Most commentators bemoan the decline in readers of the dead-tree editions of major newspapers. Most explanations center on ideological bias of the local newspaper turning off readers or the availability of news on the Internet or the cutting of size of newspaper sections.
In my case, the local newspaper, the San Diego Union-Tribune, is politically centrist most of the time, so I’m not turned off or away. It has cut the size of its sections but mostly eliminated excess, so my time with the paper is better focused. And, yes, the Internet offers more depth and diversity, but one does have to specially search and scan many posts and sites to get the depth, diversity or local news, if one wants it, which takes up lots of time.
The local newspaper, by contrast, handily offers the highlights of national and international news, so I’m aware of them, and if interested can then decide whether to spend more time (than the too much time I already spend) on the Internet.
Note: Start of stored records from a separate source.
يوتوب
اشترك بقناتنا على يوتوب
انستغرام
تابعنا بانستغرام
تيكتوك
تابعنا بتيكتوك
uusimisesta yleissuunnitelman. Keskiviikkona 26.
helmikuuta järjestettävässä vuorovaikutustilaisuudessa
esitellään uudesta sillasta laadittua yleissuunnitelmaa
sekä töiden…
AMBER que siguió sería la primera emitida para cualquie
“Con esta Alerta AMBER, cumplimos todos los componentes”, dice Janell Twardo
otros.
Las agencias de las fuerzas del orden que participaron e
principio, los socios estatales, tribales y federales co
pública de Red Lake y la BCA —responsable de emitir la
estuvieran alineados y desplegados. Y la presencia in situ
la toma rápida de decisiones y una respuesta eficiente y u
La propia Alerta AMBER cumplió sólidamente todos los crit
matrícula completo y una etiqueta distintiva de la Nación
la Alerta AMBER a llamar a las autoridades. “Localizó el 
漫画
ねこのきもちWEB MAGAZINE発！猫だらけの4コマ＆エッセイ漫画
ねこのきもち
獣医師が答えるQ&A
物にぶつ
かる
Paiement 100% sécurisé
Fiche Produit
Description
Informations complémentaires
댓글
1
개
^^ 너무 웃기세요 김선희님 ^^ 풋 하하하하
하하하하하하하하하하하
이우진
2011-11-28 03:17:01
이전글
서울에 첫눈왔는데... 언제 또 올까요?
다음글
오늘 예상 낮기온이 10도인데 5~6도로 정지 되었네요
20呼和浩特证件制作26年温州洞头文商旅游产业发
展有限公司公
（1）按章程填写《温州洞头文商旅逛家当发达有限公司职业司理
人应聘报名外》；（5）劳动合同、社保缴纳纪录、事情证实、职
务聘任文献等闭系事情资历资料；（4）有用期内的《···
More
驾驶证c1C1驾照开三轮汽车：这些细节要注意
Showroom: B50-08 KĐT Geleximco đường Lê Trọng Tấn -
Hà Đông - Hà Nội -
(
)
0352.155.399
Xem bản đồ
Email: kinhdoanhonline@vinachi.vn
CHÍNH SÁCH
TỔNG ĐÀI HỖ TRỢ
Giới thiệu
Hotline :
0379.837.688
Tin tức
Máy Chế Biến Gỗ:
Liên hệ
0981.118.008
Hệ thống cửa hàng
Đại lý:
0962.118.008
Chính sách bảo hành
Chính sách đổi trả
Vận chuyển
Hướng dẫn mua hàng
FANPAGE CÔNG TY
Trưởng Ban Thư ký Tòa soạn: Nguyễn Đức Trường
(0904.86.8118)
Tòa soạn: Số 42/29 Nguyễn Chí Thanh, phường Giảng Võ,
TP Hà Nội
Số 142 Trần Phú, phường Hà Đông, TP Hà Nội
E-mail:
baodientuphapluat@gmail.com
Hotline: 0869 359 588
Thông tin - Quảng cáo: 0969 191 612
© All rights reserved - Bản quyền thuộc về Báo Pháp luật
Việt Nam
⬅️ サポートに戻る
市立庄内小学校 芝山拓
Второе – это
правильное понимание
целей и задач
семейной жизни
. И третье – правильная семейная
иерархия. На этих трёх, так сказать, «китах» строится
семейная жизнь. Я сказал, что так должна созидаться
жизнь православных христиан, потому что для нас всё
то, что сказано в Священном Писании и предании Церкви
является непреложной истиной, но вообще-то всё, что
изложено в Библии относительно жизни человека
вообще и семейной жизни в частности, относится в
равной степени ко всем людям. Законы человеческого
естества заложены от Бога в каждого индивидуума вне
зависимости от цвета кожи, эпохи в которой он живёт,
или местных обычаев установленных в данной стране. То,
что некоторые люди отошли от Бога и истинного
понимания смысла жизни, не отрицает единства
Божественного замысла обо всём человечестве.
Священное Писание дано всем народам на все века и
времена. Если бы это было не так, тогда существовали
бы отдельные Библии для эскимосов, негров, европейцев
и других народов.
Most important, I can only find extensive coverage of California or of San Diego area news in the local newspaper.
And, I can do it all in 10-minutes of scanning the print newspaper. I’d have to spend several-fold longer clicking all the links in the U-T’s online edition and another several-fold longer scanning numerous websites.
Here’s an example of how it works, to quickly connect the dots via the print edition of the San Diego Union-Tribune:
- Page 4 of today’s newspaper has an AP report of a 6.5 earthquake offshore of Eureka, in northernmost California, that onshore broke some windows. The report is not online, because the U-T is economizing by not paying the wire services extra to put their pieces online at the newspaper’s web site. That saves funds that can be spent on enlarging local reporting.
- Page 1 headlines “Questionable firms getting stimulus cash” in San Diego (written for the newspaper by an independent investigative news service) with this telling quote:
To government watchdogs, such contracts raise concerns about the way the $787 billion stimulus program is being administered.
“It is very upsetting that the government doesn’t do more due diligence before it hands money out,” said Laura N. Chick, California’s inspector general for stimulus funds. “We’ve gotten very used to handing out taxpayer dollars and not so good at overseeing to whom are we giving them and how they are being spent.”
- Page 1 of the Regional section has a regular columnist’s headline, “Tsunami spending? Wave your money bye.”
Imperial Beach spent $47,000 in grant money. San Diego County, $30,000. San Diego City has received $1,500 and may seek another $150,000 to protect us from a terrible tsunami….
The federal government has been pushing tsunami awareness since 1995, when it formed the National Tsunami Hazard Mitigation Program, out of concern one could hit along the coasts of Oregon, Washington and Northern California because of seismic activity nearby…. [Note: not the San Diego area; nor did a severe offshore earthquake near northernmost California's Eureka cause a tsunami.]
But what are the odds? The National Safety Council puts the odds of dying in an earthquake in your lifetime at one in 153,597.Dying from a lightning strike is one in 81,701. Bee stings? That’s a mere one in 62,950.
A tsunami? It’s so rare, you can’t even put odds on it.
But we won’t need to worry. Once the feds pony up more of our money, we’ll all be TsunamiReady™.
In less than 10-minutes to scan the entire, shrunken, print edition I have an investigative report with a top insider’s indictment of wasteful and reckless stimulus spending and two additional specific related examples of how.
Try being aware of that connect the dots online.
In addition, my 9-year old son eagerly reads each morning’s sports section, taking it along to school to discuss with his classmates during lunch. The print edition helps to create a young person interested in knowing more than from the 5-minutes of TV sports news, and being aware of a wider range of sports topics. Those habits will carry over into a later interest in the news.
Postscript:
Across the country, in Baltimore, the PEW Research Center studied how state and local news happens by one-week’s local and state news reporting from all sources. Some key findings:
-- Among the six major news threads studied in depth—which included stories about budgets, crime, a plan involving transit busses, and the sale of a local theater—fully 83% of stories were essentially repetitive, conveying no new information. Of the 17% that did contain new information, nearly all came from traditional media either in their legacy platforms or in new digital ones.
-- General interest newspapers like the Baltimore Sun produced half of these stories—48%—and another print medium, specialty newspapers focused on business and law, produced another 13%.
-- Local television stations and their websites accounted for about a third (28%) of the enterprise reporting on the major stories of the week; radio accounted for 7%, all from material posted on radio station websites. The remaining nine new media outlets accounted for just 4% of the enterprise reporting we encountered.
But, here’s the “bad” news: the new media hasn’t filled the hole left by declining newspaper resources; instead, government and special interest groups have a freer hand than before to push their own viewpoints with less examination by the media for completeness or truth:
-- As the press scales back on original reporting and dissemination, reproducing other people’s work becomes a bigger part of the news media system. Government, at least in this study, initiates most of the news. In the detailed examination of six major storylines, 63% of the stories were initiated by government officials, led first of all by the police. Another 14% came from the press. Interest group figures made up most of the rest.